Pero este trabajo, al que ve más con ojos de amor, le ha dado también la oportunidad de mantener su mente ocupada y así sobrellevar la migración de sus hijos.
“Mis dos hijos se fueron a Chile, aquí estamos solos mi esposo y yo. Mi hija es administradora de empresas y trabaja allá hace cinco años como manicurista, el menor se fue hace un año, es bachiller porque con la pandemia no pudo estudiar aquí y está trabajando de barbero”, explica.
Graciela está consciente de que esos oficios no son lo que sus hijos quieren hacer. Pero con resignación asegura que es lo que les toca por ser migrantes, lamenta.

“Lo más bonito que me ha dejado esto es que tengo algo en qué ocuparme y olvidar la tristeza de que mis hijos no están conmigo. Las matas son mi refugio, por eso les dedico tanto tiempo”, dijo al tiempo que aseguró que la única manera de ver de nuevo a sus hijos es que vengan de visita a Venezuela. “Ellos no van a volver”, sentenció.
En el año 2023, la Asociación Civil Convite reveló que en Venezuela hay entre 500.000 y 600.000 adultos mayores que viven solos consecuencia de la migración.
“Nosotros no queremos irnos porque seríamos una carga para mis hijos y no queremos eso. Ya nosotros tenemos aquí nuestra casa, mi mamá, mis hermanos.

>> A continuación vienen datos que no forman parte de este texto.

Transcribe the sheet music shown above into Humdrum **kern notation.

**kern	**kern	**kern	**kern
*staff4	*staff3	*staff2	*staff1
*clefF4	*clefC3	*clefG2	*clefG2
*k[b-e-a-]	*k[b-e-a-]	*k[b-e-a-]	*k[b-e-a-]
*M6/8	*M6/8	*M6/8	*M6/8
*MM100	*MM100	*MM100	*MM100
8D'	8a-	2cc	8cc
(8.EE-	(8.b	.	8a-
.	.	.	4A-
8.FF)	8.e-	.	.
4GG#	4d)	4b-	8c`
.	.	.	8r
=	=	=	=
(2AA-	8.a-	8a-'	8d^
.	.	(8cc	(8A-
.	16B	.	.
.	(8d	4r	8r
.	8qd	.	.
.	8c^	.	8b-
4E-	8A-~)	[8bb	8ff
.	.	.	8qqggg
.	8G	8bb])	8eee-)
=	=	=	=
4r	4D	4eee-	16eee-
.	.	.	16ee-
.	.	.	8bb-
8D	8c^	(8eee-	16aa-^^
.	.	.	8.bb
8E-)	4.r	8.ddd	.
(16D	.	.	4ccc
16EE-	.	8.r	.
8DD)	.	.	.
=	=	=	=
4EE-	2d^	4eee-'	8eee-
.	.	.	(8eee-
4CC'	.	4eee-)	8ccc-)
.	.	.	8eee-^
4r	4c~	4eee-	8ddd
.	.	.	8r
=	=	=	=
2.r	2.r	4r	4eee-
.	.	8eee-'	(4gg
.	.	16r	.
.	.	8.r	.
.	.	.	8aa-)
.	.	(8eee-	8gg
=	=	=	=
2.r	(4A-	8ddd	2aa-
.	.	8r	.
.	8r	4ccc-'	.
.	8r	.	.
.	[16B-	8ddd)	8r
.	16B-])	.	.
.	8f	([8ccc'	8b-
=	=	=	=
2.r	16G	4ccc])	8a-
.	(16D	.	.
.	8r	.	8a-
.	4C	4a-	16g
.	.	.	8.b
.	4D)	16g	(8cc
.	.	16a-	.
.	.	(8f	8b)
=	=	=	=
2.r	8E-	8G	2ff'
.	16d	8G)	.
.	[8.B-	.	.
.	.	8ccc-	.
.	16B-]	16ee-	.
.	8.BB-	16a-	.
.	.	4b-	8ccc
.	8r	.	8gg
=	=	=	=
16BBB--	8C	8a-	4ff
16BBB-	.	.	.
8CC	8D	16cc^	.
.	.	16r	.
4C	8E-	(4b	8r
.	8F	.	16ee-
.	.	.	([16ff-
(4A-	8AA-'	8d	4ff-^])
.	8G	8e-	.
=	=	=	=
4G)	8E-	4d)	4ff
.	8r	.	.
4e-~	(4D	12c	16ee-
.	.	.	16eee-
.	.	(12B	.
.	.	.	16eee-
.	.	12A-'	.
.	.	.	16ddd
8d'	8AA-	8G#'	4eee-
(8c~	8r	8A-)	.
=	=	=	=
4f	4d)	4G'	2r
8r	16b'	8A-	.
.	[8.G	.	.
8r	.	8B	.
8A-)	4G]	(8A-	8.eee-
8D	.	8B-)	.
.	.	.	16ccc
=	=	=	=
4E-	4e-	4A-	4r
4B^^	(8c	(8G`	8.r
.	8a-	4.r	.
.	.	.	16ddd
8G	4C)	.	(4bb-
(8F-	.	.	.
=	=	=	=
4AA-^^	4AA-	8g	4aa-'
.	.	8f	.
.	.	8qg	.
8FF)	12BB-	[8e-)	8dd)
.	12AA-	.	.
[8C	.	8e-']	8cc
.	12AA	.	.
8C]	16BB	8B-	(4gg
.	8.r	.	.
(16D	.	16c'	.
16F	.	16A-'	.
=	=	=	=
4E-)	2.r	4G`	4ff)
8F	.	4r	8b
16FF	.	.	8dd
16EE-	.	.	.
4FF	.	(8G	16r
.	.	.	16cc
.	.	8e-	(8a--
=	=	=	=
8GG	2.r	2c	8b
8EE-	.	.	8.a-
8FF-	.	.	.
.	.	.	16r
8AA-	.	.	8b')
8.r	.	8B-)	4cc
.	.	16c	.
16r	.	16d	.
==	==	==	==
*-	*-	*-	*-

Ellos sí porque son jóvenes y tienen todo el futuro por delante”, refirió.
La flor de la alegría
“Cada vez que una mata me da una flor hermosa, es una alegría para mí”, suelta la Graciela entre lágrimas tras recordar a sus hijos quienes la ayudan económicamente desde Chile, porque lo que se gana en la venta de plantas lo usa para las necesidades diarias y las medicinas de Gerónimo, quien sufre de artrosis.
Los esposos trabajan cinco horas al día: “Estamos tranquilos porque esto no es un sacrificio, es lo que nos gusta. Por eso me preparo para que la gente pueda recibir una atención de primera, información acertada y regresen”, dijo.
La paz y el amor que transmite por sus plantas, el entusiasmo con el que trabaja y explica cuidadosamente cada detalle a sus clientes la hacen ser punto de referencia en el oeste de la ciudad. Por eso, está convencida que “mientras Dios me lo permita voy a seguir vendiendo mis matas, trabajando en el vivero de mi casa y atendiendo a mi gente”.